## TEXTE À LIRE

Certains territoires prennent les devants. La région Occitanie, par exemple, multiplie les appels à projets pour développer des démonstrateurs grandeur nature. Là encore, la clé du succès semble tenir en un mot : l’intelligence du terrain.
Et il ne faut pas négliger l’effet levier : un agriculteur engagé dans un projet agrivoltaïque est aussi souvent celui qui adopte d’autres pratiques innovantes : agroforesterie, agriculture de conservation, valorisation des biodéchets… La transition énergétique devient alors un catalyseur de transformation plus globale.
Et demain ? L’agrivoltaïsme citoyen, collaboratif et local
Imaginez une parcelle exploitée par un groupement d’agriculteurs, produisant à la fois des légumes bio et de l’électricité verte vendue à une coopérative locale. Un modèle de circuit court… pour l’énergie !

## DONNÉES AFFICHÉES
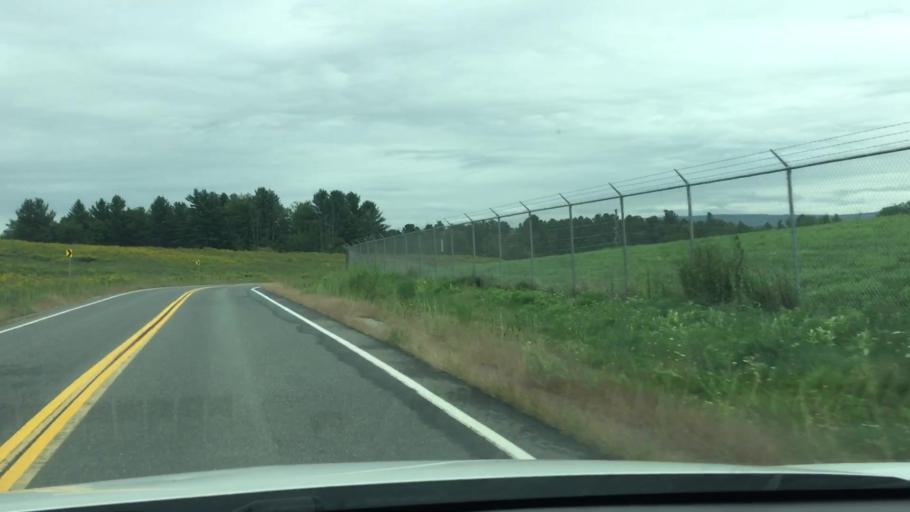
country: US
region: Massachusetts
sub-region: Berkshire County
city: Pittsfield
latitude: 42.4331
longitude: -73.2800
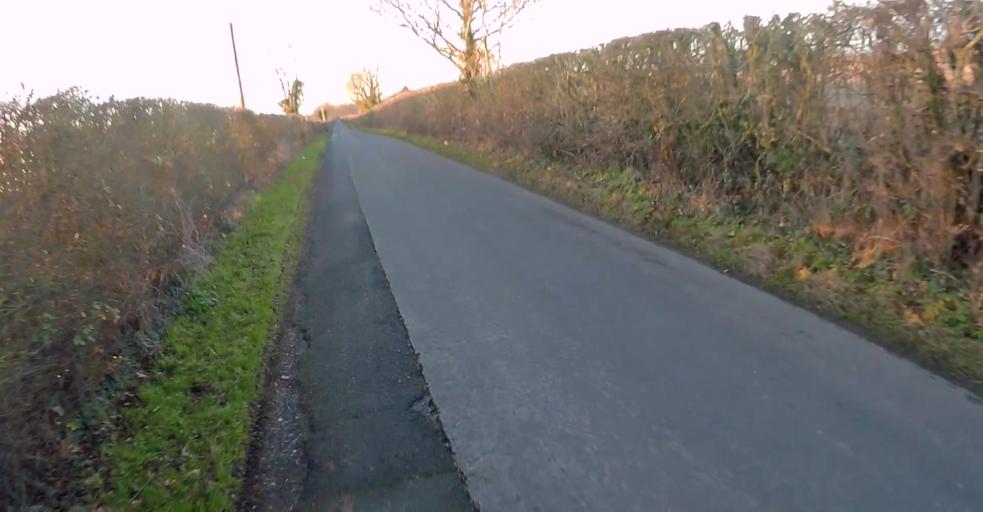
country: GB
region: England
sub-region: West Berkshire
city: Stratfield Mortimer
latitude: 51.3481
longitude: -1.0142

## ÉNONCÉ DU PROBLÈME
Pouvez-vous recopier le texte sur l'agrivoltaïsme depuis « Et il ne faut » jusqu'à « pour l’énergie ! » inclus ? La liste n'est d'aucune utilité ici.

## RÉPONSE
Et il ne faut pas négliger l’effet levier : un agriculteur engagé dans un projet agrivoltaïque est aussi souvent celui qui adopte d’autres pratiques innovantes : agroforesterie, agriculture de conservation, valorisation des biodéchets… La transition énergétique devient alors un catalyseur de transformation plus globale.
Et demain ? L’agrivoltaïsme citoyen, collaboratif et local
Imaginez une parcelle exploitée par un groupement d’agriculteurs, produisant à la fois des légumes bio et de l’électricité verte vendue à une coopérative locale. Un modèle de circuit court… pour l’énergie !